Logistic Loss

LogisticLoss is a common objective function used for binary classification.

Operation

Computational methods

dense_batch

dense_batch

Mathematical formulation

Computing

Algorithm takes dataset \(X = \{ x_1, \ldots, x_n \}\) with \(n\) feature vectors of dimension \(p\), vector with correct class labels \(y = \{ y_1, \ldots, y_n \}\) and coefficients vector \(w = \{ w_0, \ldots, w_p \}\) of size \(p + 1\) as input. Then it calculates logistic loss, its gradient or gradient using the following formulas.

Value

\(L(X, w, y) = \sum_{i = 1}^{n} -y_i \log(prob_i) - (1 - y_i) \log(prob_i)\), where \(prob_i = \sigma(w_0 + \sum_{j=1}^{p} w_j x_{i, j})\) - predicted probabilities, \(\sigma(x) = \frac{1}{1 + \exp(-x)}\) - sigmoid function. Note that probabilities are binded to interval \([\epsilon, 1 - \epsilon]\) to avoid problems with computing log function (\(\epsilon=10^{-7}\) if float type is used and \(10^{-15}\) otherwise)

Gradient

\(\overline{grad} = \frac{\partial L}{\partial w}\), where \(\overline{grad}_0 = \sum_{i=1}^{n} prob_i - y_i\), \(\overline{grad}_j = \sum_{i=1}^n X_{i, j} (prob_i - y_i) + L1 \cdot |w_j| + 2 \cdot L2 w_j\) for \(1 \leq j \leq p\)

Hessian

\(H = (h_{ij}) = \frac{\partial L}{\partial w \partial w}\), where \(h_{0,0}= \sum_{k=1}^n prob_k (1 - prob_k)\), \(h_{i,0} = h_{0,i} = \sum_{k=1}^n X_{k,i} \cdot prob_k (1 - prob_k) \), \(h_{i,j} = \sum_{k=1}^n X_{k,i} X_{k,j} \cdot prob_k (1 - prob_k) + [i = j] 2 \cdot L2\) for \(1 \leq i, j \leq p\)

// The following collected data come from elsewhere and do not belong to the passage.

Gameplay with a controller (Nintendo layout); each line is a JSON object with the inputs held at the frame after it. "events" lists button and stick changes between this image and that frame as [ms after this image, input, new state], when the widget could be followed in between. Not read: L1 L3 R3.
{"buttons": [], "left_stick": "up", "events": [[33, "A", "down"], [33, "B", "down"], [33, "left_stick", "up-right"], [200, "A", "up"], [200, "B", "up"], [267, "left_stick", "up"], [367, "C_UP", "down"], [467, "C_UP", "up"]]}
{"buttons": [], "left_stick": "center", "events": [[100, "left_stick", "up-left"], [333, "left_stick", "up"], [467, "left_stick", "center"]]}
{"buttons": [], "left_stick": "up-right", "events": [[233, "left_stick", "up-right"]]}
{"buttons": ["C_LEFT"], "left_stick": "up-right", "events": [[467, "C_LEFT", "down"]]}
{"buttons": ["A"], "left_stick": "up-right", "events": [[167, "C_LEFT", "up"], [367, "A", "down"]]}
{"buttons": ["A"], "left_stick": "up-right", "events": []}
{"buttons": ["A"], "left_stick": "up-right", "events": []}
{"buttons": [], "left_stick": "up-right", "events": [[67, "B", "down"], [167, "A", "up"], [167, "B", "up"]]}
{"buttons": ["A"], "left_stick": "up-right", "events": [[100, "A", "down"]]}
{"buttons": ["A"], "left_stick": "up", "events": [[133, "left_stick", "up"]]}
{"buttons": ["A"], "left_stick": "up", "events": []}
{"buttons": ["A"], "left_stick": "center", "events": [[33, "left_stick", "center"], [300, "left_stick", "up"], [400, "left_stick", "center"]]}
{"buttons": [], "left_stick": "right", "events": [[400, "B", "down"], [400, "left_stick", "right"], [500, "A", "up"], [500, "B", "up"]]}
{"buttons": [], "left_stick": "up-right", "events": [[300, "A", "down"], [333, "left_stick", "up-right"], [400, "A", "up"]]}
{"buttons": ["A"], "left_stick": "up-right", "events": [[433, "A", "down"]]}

Computation method: dense_batch

The method computes value of objective function, its gradient or hessian for the dense data. This is the default and the only method supported.

Programming Interface

Refer to API Reference: LogisticLoss.

Distributed mode

Currently algorithm does not support distributed execution in SMPD mode.